While taking photographs of the old Grand Trunk Northern railway station (I love the look of old railway stations), I ran into my friends from North Battleford. Again, they offered me the chance to ride back to the train. Our train was on the opposite side of a very large rail yard, which I could only cross about a kilometre away. This time, I accepted. It was either that, or risk crossing the tracks. And it’s a big yard.
Biggar is a major divisional point on the Canadian National Railway. It used to be much larger, featuring a large roundhouse, car shop, and bunkhouse. Today, it’s a crew change location — CN maintains a newer modern bunkhouse on the north side of the yard. The roundhouse still stands, but today houses a turkey farm that processes 100,000 birds every year. (Luckily for us, it was empty for our arrival. We were told the smell is something to behold. The mayor had been extremely annoyed when he found out we were being sided downwind from the farm.)
When I returned to the train, the T-shirts were on sale. They featured two designs: the town logo, and a cartoon of New York with the caption “Big” next to a cartoon of the town with the caption “Biggar”. The daughter of one of the curators had made the design while a starving artist in New York. We bought most of her supply.
Eleven o’clock arrived too quickly, and time to pack up again. We wanted to stay around longer — Biggar was such a nice place, and we were certain we could entertain the entire town. But schedules must be kept on a railway. It was off to Saskatoon.
The VIA station in Saskatoon is in the south end of the city. On one side are a few houses (mostly industrial space), the other farmland. But the platform is large, and the station building available. Although we had no show in Saskatoon today, we did get an early start for tomorrow. It’s a seven hour show we’re putting on, and the less time we spend setting up, the more energy we’ll have.
Colleen wants to broadcast from the train again tomorrow, and wants to showcase the New Media set up. That meant we had to do a complete set-up so we’d be ready for tomorrow morning. Or rather, so Colleen would be ready. And I need to be there. I wasn’t really asked to be there, at least not directly. Funny thing about responsibility, though — it’ll get you out of bed at really early hours of the morning.
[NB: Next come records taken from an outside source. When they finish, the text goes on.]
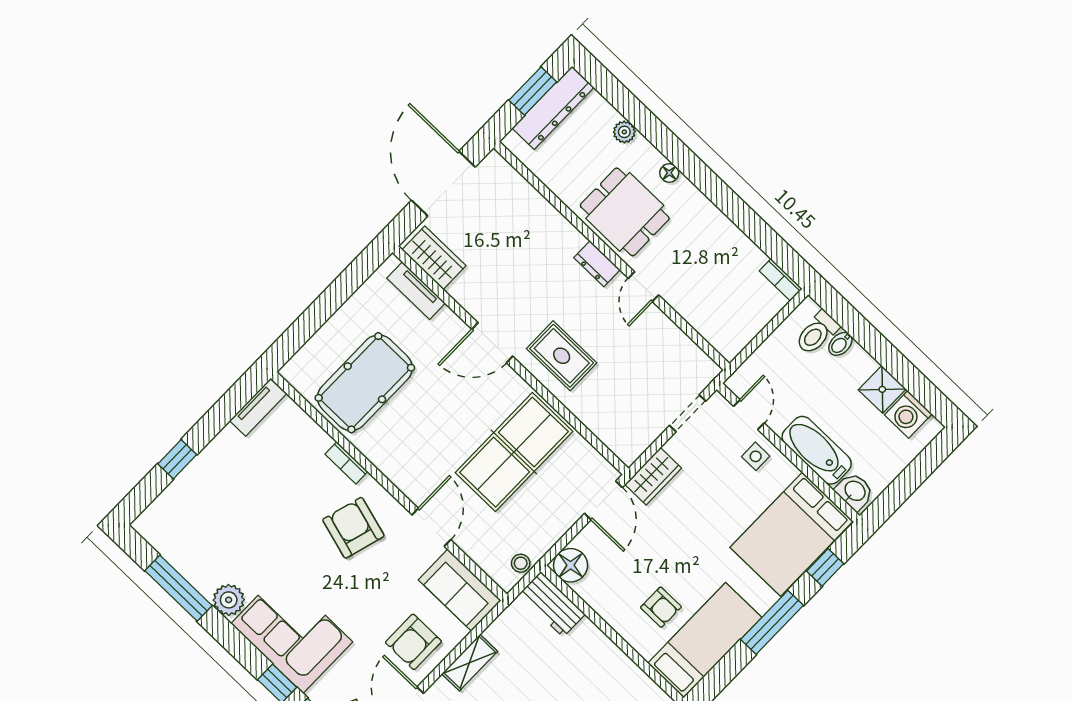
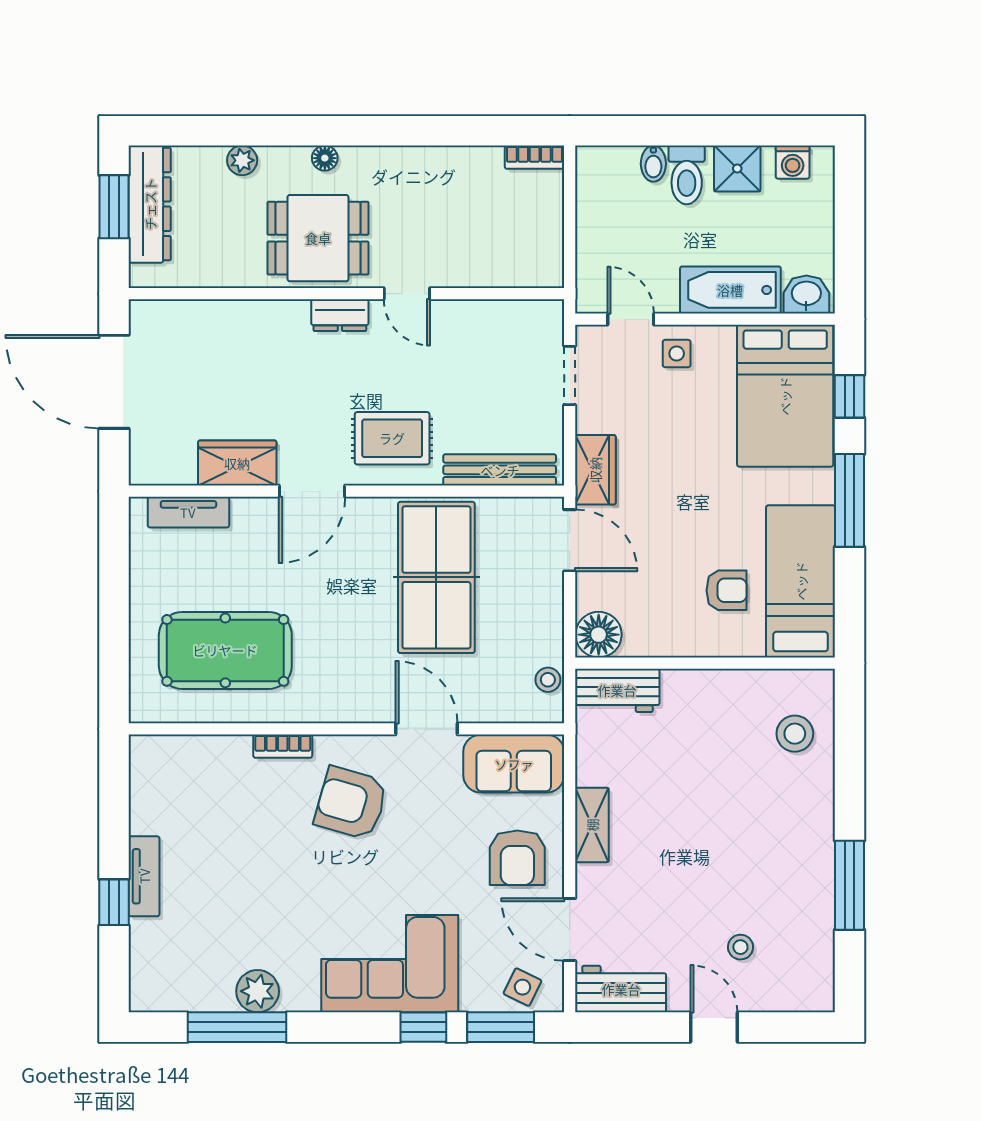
wardrobe: (434, 258) -> (237, 463), moved
toilet: (817, 333) -> (687, 175), moved
pool table: (365, 383) -> (225, 650), turned 90
tv unit: (258, 407) -> (144, 876), moved
washing machine: (908, 414) -> (793, 162), width x0.73, depth x0.73
bench: (602, 427) -> (500, 470), added
plant: (229, 600) -> (258, 991), moved

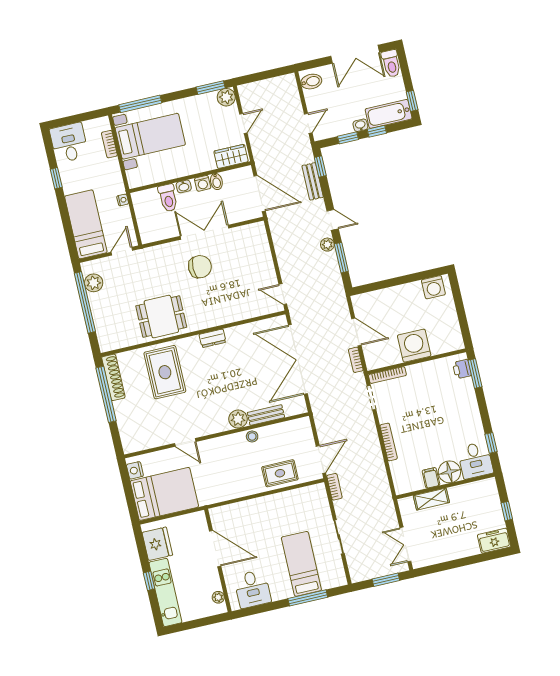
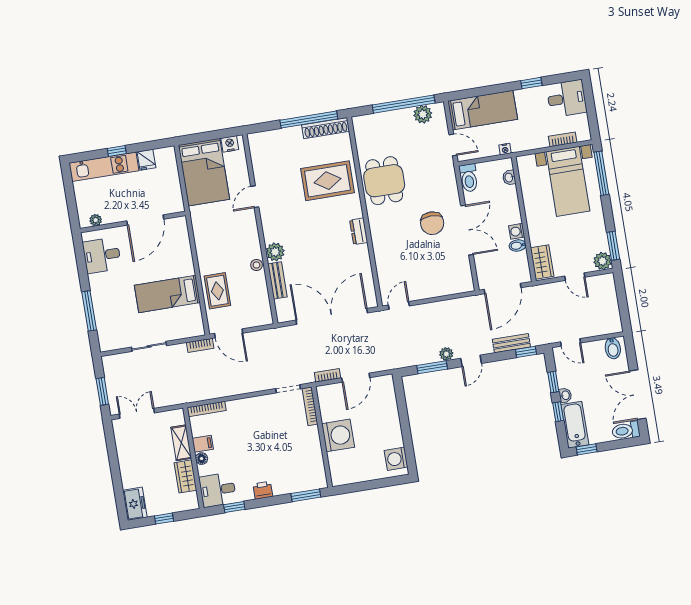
washbasin: (184, 186) -> (509, 178), moved
toilet: (168, 198) -> (469, 178), moved, turned -90
printer: (462, 369) -> (263, 490), moved
bookcase: (389, 442) -> (207, 409), moved
floor lamp: (449, 472) -> (202, 459), width x0.53, depth x0.53
wardrobe: (464, 493) -> (185, 476), added
fridge: (157, 544) -> (146, 160), width x0.53, depth x0.75
bed: (301, 564) -> (167, 294), moved, turned 180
I might not be a full employee of the CBC, but I want New Media to look good.
By 17:00, we had set up what we could and cleared out for our hotel. Showered and feeling better, several of us headed down the road to a railroad-themed restaurant, where we indulged in good dinner and great conversation. We started off strong, but towards the end we were beginning to drop like flies. Neil was the first to exit, nearly falling asleep onto his steak.